ゾロゾロ移動して通された部屋には……たくさんの物が陳列されていた。
本来は他人を通すことをそんなに想定していないような。
ただひとりのためにある博物館のような。
「まさしく金庫部屋、ですね」
「ああ。まさしくここは金庫や。他の誰かに気を使う場所でもなし、テキトーに座りや」
そういったキング自体が配置されている大きな鉱石の上に座りこんだ。
周囲にあるのは石……石……石……
前は木材と宝石と貴金属でキラキラといった様子だったのに今度はあまりに無骨な空間だ。
確かに豪快に岩としてある宝石やまるっと取れたらしい鉱石塊たちはときおりキラキラと輝きを放つ。
ただなんというかそこにある大地の力そのものというか……
ここにあるものはまるで大地から生えるそれそのものをイメージさせられる。
さっきの部屋が美しく甘美に完備なる状態を提供しているのだとすればこちらは自然で欠けていて満ちみちている。

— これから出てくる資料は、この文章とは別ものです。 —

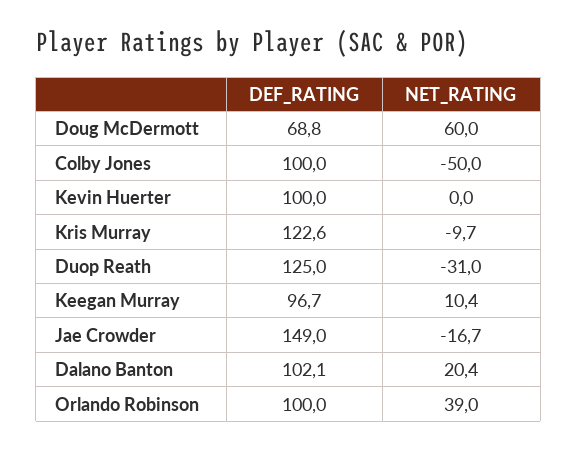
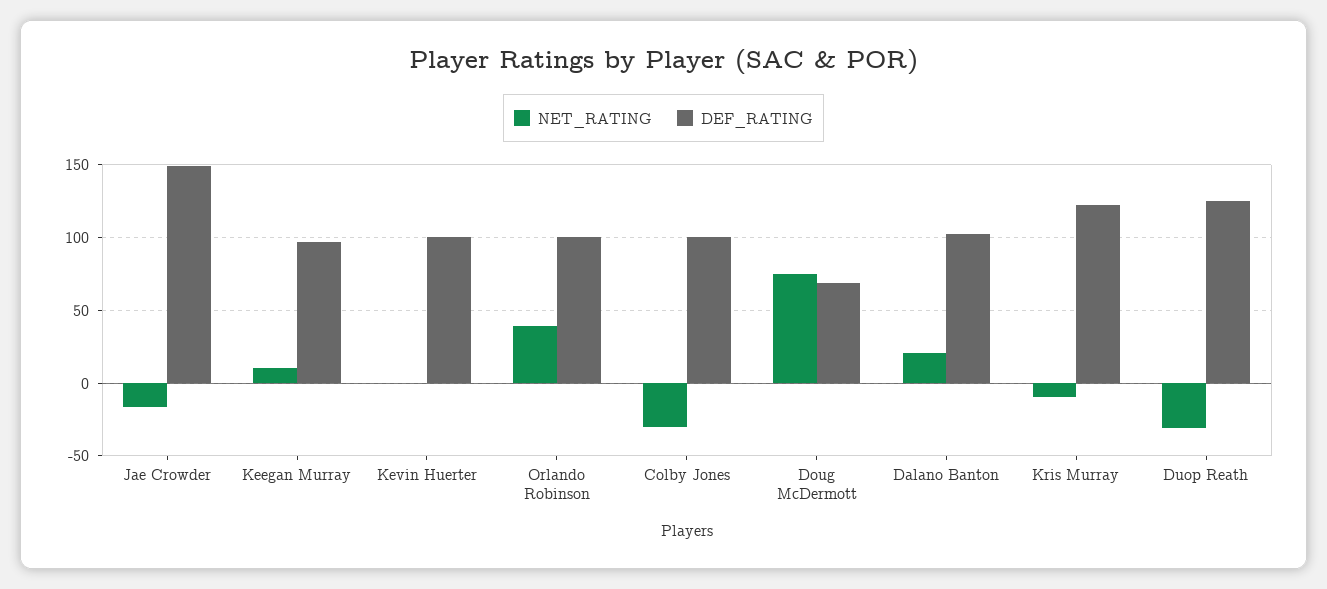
NET_RATING, Doug McDermott: 60 -> 75
NET_RATING, Colby Jones: -50 -> -30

どちらがよりよいというわけでもないだろうしキングもそこに優劣を設けているように見えない。
ただ……この部屋は趣味の塊そのものということだ。
渡した石は執事が1つの小物飾り棚に設置した。
見やすいように立てられ美しくもどこまでも深い力が感じられるようになっている。
「うん、いい眺めやぁ」
「それじゃあ失礼して……」
私達も真似をしてそこらへんに腰掛ける。
本当に椅子や机もない。
ただただ見守るように多くの鉱石たちが配置されているのみだった。
美しくも冷たい輝きはどこか奥底にあたたかみも感じられて。
キングの好みがなんとなく理解できた。